-- Source data --
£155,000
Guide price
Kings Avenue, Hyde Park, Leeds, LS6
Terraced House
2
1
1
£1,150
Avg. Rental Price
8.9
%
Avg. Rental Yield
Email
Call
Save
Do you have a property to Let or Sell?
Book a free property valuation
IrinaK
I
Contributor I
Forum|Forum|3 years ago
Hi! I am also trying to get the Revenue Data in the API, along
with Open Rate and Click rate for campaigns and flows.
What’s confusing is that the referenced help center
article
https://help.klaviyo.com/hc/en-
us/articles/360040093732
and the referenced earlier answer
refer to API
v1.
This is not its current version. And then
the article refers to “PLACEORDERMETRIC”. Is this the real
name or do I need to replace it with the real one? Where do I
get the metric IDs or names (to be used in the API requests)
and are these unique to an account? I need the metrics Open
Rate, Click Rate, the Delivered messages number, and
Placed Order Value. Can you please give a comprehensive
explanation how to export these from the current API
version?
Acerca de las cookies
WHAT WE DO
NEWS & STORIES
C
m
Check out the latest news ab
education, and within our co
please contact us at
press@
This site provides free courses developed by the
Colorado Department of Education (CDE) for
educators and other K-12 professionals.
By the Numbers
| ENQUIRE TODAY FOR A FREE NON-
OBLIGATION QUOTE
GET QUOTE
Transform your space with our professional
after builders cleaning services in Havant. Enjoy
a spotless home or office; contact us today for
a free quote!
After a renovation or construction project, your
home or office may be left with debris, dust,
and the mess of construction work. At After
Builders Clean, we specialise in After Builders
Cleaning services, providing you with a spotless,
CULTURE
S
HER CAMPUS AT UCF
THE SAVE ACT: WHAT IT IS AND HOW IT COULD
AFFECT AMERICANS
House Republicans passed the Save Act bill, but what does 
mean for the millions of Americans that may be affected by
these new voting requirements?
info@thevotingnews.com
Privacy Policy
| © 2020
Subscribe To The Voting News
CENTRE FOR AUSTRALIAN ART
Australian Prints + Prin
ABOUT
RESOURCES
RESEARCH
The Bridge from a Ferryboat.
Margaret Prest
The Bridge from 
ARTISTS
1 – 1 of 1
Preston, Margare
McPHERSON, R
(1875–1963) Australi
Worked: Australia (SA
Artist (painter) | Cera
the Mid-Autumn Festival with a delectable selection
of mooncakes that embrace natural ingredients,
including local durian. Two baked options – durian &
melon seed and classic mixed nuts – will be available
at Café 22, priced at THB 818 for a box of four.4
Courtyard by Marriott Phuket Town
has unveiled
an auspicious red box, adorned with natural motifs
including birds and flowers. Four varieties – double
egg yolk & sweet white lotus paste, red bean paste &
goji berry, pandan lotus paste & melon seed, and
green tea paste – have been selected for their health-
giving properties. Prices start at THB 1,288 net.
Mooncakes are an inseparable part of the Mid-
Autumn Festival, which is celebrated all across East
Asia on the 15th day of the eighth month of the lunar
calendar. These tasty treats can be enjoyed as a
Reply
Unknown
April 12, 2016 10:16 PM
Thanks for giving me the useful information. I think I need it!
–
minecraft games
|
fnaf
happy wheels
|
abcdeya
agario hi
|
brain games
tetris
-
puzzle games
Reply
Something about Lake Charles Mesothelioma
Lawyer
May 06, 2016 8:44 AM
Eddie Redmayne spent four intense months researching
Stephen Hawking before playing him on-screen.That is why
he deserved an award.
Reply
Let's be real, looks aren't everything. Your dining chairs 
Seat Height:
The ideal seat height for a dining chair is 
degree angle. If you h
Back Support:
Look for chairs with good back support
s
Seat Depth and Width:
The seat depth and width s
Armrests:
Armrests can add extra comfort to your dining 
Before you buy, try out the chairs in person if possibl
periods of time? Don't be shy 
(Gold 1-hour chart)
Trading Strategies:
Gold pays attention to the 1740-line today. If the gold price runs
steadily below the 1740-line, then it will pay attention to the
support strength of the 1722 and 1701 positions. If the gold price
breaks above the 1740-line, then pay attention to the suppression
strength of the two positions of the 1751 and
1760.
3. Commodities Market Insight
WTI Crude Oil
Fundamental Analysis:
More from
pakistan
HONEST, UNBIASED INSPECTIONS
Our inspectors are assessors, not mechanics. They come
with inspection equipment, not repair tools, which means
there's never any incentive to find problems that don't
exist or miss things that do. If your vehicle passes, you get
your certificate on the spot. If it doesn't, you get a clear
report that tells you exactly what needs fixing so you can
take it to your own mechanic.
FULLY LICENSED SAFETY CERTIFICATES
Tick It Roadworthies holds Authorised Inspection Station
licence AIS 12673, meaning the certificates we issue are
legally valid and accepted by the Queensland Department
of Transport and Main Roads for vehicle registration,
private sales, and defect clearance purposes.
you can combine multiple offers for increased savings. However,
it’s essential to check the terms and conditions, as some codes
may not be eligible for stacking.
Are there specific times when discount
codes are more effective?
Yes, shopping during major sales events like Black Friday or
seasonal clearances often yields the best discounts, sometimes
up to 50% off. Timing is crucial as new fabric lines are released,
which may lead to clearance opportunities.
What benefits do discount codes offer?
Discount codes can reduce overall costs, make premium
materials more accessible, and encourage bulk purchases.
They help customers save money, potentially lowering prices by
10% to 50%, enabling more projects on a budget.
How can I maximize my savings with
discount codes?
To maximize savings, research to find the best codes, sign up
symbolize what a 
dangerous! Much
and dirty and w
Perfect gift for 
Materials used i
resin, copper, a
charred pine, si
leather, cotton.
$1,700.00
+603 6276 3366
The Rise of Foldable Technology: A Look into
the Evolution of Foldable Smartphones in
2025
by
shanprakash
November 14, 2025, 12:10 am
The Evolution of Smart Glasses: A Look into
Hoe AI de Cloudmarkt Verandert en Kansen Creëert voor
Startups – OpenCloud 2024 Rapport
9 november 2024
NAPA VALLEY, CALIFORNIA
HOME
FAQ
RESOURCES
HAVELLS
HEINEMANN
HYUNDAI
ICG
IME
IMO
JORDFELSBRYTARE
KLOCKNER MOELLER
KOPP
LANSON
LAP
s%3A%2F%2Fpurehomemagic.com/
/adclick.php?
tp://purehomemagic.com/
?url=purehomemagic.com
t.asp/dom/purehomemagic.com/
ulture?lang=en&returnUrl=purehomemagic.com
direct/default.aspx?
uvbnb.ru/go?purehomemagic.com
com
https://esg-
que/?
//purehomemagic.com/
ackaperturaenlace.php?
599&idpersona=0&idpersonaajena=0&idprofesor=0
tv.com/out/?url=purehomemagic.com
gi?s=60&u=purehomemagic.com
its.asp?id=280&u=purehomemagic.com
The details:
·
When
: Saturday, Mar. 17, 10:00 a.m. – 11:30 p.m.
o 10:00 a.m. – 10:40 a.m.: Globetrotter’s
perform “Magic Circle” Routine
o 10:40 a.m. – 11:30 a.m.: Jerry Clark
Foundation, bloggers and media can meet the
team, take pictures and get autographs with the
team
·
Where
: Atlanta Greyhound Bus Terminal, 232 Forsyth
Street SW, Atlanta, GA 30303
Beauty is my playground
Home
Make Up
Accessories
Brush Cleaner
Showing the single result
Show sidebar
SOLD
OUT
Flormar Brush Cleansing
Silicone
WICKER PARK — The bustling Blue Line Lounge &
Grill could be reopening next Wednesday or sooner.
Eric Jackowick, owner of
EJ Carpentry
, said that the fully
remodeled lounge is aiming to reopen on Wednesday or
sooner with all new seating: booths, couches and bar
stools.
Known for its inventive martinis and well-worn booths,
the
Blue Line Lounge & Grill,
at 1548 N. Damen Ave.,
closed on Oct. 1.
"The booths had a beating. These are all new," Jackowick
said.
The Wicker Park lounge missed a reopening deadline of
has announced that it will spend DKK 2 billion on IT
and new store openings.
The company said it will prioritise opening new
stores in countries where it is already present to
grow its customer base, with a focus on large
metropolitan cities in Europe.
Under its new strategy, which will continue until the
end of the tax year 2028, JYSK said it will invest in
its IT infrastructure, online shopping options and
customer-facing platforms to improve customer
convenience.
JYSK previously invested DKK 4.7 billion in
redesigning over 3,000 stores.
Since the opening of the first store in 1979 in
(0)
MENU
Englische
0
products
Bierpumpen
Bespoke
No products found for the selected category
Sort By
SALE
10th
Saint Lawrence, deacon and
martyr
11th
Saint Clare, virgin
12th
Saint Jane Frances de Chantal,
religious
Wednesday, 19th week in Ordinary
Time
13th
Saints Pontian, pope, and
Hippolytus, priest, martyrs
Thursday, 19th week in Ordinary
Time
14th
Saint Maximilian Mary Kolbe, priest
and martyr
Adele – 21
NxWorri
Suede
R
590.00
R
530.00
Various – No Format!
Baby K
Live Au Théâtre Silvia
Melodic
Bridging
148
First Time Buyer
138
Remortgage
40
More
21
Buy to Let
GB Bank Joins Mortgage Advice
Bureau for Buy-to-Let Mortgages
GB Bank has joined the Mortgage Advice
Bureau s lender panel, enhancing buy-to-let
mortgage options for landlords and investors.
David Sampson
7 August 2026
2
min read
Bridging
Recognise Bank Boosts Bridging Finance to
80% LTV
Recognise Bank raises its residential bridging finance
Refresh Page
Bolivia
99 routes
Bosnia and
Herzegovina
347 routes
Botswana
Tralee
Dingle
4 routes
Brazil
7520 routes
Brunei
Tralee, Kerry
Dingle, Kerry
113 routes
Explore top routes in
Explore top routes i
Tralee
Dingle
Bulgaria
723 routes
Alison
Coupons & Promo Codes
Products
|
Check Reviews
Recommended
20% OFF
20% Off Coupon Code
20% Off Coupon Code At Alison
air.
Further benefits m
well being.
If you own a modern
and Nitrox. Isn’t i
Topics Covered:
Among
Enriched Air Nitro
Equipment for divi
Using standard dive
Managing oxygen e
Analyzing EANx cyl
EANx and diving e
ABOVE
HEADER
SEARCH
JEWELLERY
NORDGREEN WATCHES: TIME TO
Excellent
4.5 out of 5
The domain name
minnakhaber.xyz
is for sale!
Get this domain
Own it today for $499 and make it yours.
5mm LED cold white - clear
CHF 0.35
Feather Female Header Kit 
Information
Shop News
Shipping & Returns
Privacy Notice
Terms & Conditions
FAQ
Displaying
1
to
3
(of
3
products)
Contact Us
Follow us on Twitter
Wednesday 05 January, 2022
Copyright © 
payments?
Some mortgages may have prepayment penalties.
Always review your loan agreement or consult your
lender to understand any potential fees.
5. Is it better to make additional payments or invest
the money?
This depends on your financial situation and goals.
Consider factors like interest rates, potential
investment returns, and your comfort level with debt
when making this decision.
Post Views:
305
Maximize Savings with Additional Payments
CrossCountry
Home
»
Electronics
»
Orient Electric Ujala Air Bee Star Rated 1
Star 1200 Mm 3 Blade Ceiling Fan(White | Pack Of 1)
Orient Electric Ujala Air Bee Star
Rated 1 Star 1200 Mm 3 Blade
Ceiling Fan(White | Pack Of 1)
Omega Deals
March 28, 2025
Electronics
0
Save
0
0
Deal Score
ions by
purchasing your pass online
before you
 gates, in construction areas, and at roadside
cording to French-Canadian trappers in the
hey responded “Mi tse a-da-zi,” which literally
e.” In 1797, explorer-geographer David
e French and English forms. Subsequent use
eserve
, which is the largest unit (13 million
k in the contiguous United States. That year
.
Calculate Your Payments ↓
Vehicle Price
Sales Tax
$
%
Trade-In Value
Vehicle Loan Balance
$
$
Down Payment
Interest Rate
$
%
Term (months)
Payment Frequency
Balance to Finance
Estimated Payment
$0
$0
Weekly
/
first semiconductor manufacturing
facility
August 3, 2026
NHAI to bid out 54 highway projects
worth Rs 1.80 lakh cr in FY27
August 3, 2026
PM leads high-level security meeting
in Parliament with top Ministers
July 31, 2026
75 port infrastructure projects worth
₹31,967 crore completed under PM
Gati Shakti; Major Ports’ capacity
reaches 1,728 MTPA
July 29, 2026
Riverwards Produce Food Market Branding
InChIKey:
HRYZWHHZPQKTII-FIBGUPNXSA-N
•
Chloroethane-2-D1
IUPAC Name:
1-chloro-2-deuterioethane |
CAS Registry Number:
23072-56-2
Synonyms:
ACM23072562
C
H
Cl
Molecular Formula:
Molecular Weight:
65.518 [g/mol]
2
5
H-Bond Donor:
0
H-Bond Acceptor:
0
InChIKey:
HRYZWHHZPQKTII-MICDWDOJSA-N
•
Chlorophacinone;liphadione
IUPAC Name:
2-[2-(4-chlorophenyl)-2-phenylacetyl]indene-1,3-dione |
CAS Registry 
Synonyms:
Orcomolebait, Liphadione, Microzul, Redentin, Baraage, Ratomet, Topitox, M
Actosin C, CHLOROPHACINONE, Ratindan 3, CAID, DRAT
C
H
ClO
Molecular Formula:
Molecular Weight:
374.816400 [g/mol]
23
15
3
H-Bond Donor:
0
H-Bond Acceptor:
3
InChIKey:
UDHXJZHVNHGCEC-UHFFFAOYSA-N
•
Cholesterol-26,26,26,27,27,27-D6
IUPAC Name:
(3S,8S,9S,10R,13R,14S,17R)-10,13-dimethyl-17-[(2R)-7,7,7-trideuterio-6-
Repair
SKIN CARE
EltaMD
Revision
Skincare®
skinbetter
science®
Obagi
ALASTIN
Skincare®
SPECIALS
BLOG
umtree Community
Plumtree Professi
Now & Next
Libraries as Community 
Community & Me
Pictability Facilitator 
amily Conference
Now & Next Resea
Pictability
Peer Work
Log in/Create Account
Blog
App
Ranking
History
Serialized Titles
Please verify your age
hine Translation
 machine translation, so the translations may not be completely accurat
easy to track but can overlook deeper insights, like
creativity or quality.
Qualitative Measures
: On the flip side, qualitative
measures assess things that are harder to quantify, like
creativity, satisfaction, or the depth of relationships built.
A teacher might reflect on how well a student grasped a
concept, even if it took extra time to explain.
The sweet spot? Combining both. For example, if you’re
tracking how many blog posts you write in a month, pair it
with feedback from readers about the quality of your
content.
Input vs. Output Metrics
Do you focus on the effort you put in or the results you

-- Work item --
Retype exactly the span of lines from the one with "Vehicle Loan Balance" through the one with "The sweet spot?"; include both ends and omit the rest of the material.

-- Output for this task --
Vehicle Loan Balance
$
$
Down Payment
Interest Rate
$
%
Term (months)
Payment Frequency
Balance to Finance
Estimated Payment
$0
$0
Weekly
/
first semiconductor manufacturing
facility
August 3, 2026
NHAI to bid out 54 highway projects
worth Rs 1.80 lakh cr in FY27
August 3, 2026
PM leads high-level security meeting
in Parliament with top Ministers
July 31, 2026
75 port infrastructure projects worth
₹31,967 crore completed under PM
Gati Shakti; Major Ports’ capacity
reaches 1,728 MTPA
July 29, 2026
Riverwards Produce Food Market Branding
InChIKey:
HRYZWHHZPQKTII-FIBGUPNXSA-N
•
Chloroethane-2-D1
IUPAC Name:
1-chloro-2-deuterioethane |
CAS Registry Number:
23072-56-2
Synonyms:
ACM23072562
C
H
Cl
Molecular Formula:
Molecular Weight:
65.518 [g/mol]
2
5
H-Bond Donor:
0
H-Bond Acceptor:
0
InChIKey:
HRYZWHHZPQKTII-MICDWDOJSA-N
•
Chlorophacinone;liphadione
IUPAC Name:
2-[2-(4-chlorophenyl)-2-phenylacetyl]indene-1,3-dione |
CAS Registry 
Synonyms:
Orcomolebait, Liphadione, Microzul, Redentin, Baraage, Ratomet, Topitox, M
Actosin C, CHLOROPHACINONE, Ratindan 3, CAID, DRAT
C
H
ClO
Molecular Formula:
Molecular Weight:
374.816400 [g/mol]
23
15
3
H-Bond Donor:
0
H-Bond Acceptor:
3
InChIKey:
UDHXJZHVNHGCEC-UHFFFAOYSA-N
•
Cholesterol-26,26,26,27,27,27-D6
IUPAC Name:
(3S,8S,9S,10R,13R,14S,17R)-10,13-dimethyl-17-[(2R)-7,7,7-trideuterio-6-
Repair
SKIN CARE
EltaMD
Revision
Skincare®
skinbetter
science®
Obagi
ALASTIN
Skincare®
SPECIALS
BLOG
umtree Community
Plumtree Professi
Now & Next
Libraries as Community 
Community & Me
Pictability Facilitator 
amily Conference
Now & Next Resea
Pictability
Peer Work
Log in/Create Account
Blog
App
Ranking
History
Serialized Titles
Please verify your age
hine Translation
 machine translation, so the translations may not be completely accurat
easy to track but can overlook deeper insights, like
creativity or quality.
Qualitative Measures
: On the flip side, qualitative
measures assess things that are harder to quantify, like
creativity, satisfaction, or the depth of relationships built.
A teacher might reflect on how well a student grasped a
concept, even if it took extra time to explain.
The sweet spot? Combining both. For example, if you’re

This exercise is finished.